### WORK INSTRUCTIONS:
The lines to copy are those in the listing that hold the word "place".

### MATERIAL SHOWN:

────────────────

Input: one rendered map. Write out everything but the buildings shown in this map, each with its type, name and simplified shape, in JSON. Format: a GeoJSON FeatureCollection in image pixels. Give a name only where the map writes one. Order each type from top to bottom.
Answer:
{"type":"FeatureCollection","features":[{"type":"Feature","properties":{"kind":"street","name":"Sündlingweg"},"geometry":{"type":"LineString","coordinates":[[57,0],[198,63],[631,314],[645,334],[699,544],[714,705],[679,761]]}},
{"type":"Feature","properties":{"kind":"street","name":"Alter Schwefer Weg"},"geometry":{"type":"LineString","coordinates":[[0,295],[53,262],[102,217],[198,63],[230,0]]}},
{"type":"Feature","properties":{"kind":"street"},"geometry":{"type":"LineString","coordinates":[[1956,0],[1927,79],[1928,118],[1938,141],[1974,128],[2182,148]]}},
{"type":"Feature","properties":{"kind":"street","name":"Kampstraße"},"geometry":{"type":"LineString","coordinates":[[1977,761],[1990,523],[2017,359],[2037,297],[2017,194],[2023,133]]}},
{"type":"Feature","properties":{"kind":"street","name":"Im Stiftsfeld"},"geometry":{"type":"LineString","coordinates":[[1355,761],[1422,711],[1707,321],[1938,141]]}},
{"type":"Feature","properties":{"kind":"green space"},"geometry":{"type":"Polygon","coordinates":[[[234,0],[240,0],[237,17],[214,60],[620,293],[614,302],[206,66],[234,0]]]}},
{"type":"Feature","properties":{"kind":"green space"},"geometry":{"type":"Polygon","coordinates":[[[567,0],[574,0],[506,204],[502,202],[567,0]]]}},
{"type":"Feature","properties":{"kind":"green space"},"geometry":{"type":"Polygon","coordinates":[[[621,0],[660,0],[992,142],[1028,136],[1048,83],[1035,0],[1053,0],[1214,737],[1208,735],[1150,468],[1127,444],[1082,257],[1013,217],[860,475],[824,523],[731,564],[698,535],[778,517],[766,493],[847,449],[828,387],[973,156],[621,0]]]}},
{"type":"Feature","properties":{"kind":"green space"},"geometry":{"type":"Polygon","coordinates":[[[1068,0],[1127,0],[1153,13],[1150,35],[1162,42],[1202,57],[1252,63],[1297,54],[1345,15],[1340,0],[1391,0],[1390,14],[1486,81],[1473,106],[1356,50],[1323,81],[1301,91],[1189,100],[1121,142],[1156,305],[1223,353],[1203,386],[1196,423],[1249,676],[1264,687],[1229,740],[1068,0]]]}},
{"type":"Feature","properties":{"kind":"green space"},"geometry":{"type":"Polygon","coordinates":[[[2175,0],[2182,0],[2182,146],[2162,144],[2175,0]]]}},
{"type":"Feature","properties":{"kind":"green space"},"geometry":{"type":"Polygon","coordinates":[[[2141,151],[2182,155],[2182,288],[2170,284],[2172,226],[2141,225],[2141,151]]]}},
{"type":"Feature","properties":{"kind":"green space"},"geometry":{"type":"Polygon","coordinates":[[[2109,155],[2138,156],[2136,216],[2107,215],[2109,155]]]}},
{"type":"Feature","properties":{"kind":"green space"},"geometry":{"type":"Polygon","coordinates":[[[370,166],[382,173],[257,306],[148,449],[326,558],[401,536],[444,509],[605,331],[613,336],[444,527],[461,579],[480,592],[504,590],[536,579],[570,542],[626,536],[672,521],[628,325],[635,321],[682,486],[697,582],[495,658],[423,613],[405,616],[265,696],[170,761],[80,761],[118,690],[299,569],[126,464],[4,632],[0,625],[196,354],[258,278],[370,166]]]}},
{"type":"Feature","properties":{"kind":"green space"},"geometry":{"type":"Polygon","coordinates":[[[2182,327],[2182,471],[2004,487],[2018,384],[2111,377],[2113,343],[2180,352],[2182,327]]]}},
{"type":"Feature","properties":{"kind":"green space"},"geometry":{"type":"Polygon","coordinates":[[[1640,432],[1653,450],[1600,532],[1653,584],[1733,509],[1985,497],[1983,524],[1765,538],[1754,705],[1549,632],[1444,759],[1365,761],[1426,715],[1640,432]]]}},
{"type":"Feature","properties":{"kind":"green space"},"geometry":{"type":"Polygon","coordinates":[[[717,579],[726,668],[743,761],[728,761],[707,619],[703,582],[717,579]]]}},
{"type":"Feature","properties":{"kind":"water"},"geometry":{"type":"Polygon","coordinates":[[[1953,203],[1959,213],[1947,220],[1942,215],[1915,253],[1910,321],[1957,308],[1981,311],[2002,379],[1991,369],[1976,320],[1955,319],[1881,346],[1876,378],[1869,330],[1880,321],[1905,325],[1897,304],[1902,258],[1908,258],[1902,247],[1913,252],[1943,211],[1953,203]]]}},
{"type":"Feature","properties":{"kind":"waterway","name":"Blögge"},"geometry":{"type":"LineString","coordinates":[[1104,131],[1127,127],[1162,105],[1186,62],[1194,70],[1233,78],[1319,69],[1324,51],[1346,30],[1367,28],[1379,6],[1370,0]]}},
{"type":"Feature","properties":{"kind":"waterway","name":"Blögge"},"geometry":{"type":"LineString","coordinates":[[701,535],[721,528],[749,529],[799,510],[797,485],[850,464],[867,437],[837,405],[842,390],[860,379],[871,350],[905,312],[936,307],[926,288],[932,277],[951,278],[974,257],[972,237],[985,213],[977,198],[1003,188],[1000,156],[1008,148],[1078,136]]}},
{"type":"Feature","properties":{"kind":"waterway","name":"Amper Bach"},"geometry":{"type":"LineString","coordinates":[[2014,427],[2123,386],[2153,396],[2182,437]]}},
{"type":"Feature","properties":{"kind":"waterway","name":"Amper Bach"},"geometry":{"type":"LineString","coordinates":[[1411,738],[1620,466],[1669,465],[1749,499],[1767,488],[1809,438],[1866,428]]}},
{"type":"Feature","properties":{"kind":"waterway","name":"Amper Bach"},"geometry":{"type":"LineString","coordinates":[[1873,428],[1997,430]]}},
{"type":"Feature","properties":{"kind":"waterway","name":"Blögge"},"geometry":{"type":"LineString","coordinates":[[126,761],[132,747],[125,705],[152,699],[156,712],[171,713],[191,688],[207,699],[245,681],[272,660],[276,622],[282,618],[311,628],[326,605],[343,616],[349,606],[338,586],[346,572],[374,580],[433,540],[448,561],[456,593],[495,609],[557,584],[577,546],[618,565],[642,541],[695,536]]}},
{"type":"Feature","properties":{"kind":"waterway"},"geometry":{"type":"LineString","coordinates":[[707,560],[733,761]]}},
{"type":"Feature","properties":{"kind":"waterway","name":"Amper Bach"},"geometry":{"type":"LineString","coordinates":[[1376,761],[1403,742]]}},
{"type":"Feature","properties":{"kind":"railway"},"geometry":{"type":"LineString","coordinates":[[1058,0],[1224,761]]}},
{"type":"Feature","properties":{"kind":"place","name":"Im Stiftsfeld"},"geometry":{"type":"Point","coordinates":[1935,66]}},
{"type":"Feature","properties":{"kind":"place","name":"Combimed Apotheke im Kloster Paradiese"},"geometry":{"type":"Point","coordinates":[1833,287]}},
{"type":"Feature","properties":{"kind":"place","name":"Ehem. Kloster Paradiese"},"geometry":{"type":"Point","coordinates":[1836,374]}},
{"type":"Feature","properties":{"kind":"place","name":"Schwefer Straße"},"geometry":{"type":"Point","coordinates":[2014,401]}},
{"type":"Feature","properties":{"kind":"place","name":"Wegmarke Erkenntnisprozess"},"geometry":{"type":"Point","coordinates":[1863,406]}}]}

────────────────

### SOLUTION TO THIS EXERCISE:
{"type":"Feature","properties":{"kind":"place","name":"Im Stiftsfeld"},"geometry":{"type":"Point","coordinates":[1935,66]}},
{"type":"Feature","properties":{"kind":"place","name":"Combimed Apotheke im Kloster Paradiese"},"geometry":{"type":"Point","coordinates":[1833,287]}},
{"type":"Feature","properties":{"kind":"place","name":"Ehem. Kloster Paradiese"},"geometry":{"type":"Point","coordinates":[1836,374]}},
{"type":"Feature","properties":{"kind":"place","name":"Schwefer Straße"},"geometry":{"type":"Point","coordinates":[2014,401]}},
{"type":"Feature","properties":{"kind":"place","name":"Wegmarke Erkenntnisprozess"},"geometry":{"type":"Point","coordinates":[1863,406]}}]}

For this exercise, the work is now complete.